[FRAGMENTO DEL TEXTO]:
═══

Fijate que eso es válido para motores con *bobinado de arranque* , dónde para el caso de un motor de 1/2 Hp , el capacitor sería un *electrolítico* de unos *210 uF*. Y el contacto centrífugo al que te referís le da el impulso al motor para que comience a girar a través del capacitor y la bobina de arranque. Una vez que arranca , el centrífugo desconecta (en el caso que no desconecte , el motor no llega a régimen y también se quema )

En cambio en los motores con *bobinado auxiliar* , ese bobinado funciona permanentemente , asociado a un *capacitor al aceite* de menor valor



jid131 dijo:


> LLeva un Condensador de arranque de *30 mF* y 250v.


 
Así que no es éste caso 

Saludos !


----------



## unmonje (Ene 11, 2011)

DOSMETROS dijo:


> Fijate que eso es válido para motores con *bobinado de arranque* , dónde para el caso de un motor de 1/2 Hp , el capacitor sería un *electrolítico* de unos *210 uF*. Y el contacto centrífugo al que te referís le da el impulso al motor para que comience a girar a través del capacitor y la bobina de arranque. Una vez que arranca , el centrífugo desconecta (en el caso que no desconecte , el motor no llega a régimen y también se quema )
> 
> En cambio en los motores con *bobinado auxiliar* , ese bobinado funciona permanentemente , asociado a un *capacitor al aceite* de menor valor
> 
> ...




En todo de acuerdo *-2 metros-*, solo que , quise abreviar los mensajes y ademas, no habia leido que el condensador era de solo 30uf y deberia ser permanente....


----------

═══

[CONTENIDO DE DATOS]:
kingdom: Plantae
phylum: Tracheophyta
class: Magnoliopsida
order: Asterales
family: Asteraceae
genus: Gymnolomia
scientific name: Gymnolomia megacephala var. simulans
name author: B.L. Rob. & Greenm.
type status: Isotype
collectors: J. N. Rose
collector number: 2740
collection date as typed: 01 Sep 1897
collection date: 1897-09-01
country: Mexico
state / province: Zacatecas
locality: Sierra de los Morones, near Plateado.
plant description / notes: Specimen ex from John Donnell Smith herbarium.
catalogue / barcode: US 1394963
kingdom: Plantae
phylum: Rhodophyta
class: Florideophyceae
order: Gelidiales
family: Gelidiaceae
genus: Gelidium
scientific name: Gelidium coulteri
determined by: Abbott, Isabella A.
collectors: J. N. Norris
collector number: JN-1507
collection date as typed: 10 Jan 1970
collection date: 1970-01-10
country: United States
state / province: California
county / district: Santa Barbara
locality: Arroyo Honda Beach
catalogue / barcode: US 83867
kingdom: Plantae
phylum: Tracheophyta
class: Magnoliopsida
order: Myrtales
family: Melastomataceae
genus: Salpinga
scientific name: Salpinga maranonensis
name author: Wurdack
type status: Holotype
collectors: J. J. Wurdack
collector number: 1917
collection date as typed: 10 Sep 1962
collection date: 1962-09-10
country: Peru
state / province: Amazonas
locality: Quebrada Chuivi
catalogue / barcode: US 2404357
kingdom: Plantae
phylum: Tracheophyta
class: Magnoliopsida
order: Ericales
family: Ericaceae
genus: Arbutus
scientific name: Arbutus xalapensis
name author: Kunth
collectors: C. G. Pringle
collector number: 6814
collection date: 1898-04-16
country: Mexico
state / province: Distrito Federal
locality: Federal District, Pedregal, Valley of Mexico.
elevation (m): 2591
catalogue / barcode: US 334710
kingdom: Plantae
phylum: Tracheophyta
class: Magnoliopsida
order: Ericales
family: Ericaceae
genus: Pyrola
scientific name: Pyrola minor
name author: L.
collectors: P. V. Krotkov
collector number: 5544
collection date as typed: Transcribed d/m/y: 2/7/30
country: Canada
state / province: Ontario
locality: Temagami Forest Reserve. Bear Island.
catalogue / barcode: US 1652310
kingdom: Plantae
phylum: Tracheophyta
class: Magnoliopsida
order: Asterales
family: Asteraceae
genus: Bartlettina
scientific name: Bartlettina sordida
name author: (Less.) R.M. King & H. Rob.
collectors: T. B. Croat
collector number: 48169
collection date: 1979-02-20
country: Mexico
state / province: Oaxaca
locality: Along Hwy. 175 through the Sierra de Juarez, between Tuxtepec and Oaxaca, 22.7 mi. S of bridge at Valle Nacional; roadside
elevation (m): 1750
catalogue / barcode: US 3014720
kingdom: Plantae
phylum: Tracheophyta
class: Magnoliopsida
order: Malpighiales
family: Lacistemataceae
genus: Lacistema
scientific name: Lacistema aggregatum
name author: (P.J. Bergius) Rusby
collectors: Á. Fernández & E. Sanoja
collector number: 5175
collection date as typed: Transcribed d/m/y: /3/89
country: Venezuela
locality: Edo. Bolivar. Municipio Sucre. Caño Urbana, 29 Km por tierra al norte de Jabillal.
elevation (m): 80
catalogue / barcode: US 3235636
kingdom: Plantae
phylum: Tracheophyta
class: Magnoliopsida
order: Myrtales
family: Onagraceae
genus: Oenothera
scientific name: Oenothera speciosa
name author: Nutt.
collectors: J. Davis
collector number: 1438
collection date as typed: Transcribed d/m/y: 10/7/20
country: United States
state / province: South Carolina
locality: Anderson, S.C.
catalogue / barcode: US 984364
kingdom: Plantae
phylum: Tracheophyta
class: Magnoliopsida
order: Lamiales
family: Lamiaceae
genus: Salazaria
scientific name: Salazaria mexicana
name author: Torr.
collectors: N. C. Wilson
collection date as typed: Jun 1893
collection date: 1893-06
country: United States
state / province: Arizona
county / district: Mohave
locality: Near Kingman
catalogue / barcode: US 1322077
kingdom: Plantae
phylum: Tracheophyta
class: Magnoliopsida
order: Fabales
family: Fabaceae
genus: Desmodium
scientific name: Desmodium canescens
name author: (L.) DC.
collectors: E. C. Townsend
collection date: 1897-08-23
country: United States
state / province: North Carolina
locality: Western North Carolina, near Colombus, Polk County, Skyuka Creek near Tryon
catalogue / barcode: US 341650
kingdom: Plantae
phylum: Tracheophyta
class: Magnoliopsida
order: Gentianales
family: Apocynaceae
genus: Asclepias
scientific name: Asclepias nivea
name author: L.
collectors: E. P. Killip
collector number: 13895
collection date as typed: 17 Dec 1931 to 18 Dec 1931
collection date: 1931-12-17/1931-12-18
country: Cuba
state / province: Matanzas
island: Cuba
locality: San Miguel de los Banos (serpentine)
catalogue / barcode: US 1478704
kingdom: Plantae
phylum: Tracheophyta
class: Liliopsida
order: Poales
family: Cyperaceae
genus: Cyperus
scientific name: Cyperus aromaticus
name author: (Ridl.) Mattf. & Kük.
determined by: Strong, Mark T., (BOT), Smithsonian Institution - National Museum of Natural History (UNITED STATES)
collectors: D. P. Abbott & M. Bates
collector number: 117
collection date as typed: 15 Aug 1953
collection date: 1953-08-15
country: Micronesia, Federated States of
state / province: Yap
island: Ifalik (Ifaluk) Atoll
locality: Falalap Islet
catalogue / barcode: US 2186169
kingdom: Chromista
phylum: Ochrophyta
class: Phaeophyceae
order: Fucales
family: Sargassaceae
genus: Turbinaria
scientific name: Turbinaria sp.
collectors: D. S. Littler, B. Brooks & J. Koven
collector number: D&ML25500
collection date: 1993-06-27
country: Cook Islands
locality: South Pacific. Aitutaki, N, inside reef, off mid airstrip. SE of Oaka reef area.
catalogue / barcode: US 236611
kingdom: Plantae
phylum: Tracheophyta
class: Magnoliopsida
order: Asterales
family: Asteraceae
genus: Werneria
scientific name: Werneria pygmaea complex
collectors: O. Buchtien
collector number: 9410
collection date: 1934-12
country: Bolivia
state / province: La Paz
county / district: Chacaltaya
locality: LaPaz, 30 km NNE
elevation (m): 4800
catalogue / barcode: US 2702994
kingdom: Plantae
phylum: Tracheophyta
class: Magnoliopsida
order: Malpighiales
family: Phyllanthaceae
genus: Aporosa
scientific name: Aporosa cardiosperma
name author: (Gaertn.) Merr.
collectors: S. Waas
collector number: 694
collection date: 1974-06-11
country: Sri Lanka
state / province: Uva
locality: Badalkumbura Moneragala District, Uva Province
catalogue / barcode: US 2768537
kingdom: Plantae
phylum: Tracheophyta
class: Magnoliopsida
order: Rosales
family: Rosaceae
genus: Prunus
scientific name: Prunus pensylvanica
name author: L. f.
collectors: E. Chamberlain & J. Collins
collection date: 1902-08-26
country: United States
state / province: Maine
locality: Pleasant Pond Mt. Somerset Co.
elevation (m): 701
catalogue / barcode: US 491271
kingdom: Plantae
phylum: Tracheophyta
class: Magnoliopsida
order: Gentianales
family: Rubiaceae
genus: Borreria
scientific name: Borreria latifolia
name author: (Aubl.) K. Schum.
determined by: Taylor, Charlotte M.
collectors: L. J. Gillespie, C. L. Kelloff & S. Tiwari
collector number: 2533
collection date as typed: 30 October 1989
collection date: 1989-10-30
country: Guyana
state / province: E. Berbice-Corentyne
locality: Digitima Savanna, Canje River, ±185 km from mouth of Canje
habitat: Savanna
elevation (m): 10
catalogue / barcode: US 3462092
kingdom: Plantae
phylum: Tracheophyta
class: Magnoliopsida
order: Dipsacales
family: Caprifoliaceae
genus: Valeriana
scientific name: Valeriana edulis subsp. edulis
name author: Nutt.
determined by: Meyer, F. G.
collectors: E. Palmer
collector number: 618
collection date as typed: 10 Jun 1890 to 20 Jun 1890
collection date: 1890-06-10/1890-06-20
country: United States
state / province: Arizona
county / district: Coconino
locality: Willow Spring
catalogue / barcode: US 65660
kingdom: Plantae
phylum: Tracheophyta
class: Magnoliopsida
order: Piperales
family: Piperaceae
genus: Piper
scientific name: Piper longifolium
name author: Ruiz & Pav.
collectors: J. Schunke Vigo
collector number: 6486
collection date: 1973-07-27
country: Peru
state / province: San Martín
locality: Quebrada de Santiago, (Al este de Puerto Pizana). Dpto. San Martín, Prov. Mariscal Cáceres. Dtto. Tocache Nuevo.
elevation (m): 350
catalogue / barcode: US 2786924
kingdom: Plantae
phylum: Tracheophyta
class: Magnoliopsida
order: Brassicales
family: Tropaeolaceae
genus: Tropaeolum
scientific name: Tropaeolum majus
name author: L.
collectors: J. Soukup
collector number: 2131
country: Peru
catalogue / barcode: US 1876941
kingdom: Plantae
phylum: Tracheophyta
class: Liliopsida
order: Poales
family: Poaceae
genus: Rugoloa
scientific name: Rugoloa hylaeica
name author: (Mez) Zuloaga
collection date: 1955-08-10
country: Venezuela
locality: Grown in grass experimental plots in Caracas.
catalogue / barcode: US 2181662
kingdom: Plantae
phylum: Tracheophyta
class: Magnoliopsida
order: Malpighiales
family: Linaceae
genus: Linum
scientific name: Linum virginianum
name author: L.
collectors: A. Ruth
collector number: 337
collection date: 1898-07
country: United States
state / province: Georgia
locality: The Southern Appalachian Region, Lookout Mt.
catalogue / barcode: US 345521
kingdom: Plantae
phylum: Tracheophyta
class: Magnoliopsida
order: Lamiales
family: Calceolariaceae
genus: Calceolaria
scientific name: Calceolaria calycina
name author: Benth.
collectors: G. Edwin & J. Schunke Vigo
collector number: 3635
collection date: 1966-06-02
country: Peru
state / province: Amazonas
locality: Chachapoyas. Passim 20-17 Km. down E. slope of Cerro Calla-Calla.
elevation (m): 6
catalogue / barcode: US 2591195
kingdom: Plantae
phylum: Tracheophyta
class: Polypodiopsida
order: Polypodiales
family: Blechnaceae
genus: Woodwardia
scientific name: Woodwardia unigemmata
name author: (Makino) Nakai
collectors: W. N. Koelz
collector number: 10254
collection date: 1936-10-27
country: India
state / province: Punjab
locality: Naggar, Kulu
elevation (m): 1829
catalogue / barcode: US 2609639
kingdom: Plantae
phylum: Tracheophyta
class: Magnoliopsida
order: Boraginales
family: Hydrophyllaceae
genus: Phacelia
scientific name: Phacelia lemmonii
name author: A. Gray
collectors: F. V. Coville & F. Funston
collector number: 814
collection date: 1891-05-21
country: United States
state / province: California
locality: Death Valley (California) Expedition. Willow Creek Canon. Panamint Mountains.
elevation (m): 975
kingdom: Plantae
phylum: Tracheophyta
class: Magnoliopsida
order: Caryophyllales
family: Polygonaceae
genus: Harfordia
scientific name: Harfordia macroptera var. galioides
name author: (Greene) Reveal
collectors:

═══

[TAREA BREVE]:
Reproduce literalmente el tramo del fragmento sobre motores que va desde "En todo de acuerdo" hasta "deberia ser permanente....".

[RESPUESTA COMPLETA]:
En todo de acuerdo *-2 metros-*, solo que , quise abreviar los mensajes y ademas, no habia leido que el condensador era de solo 30uf y deberia ser permanente....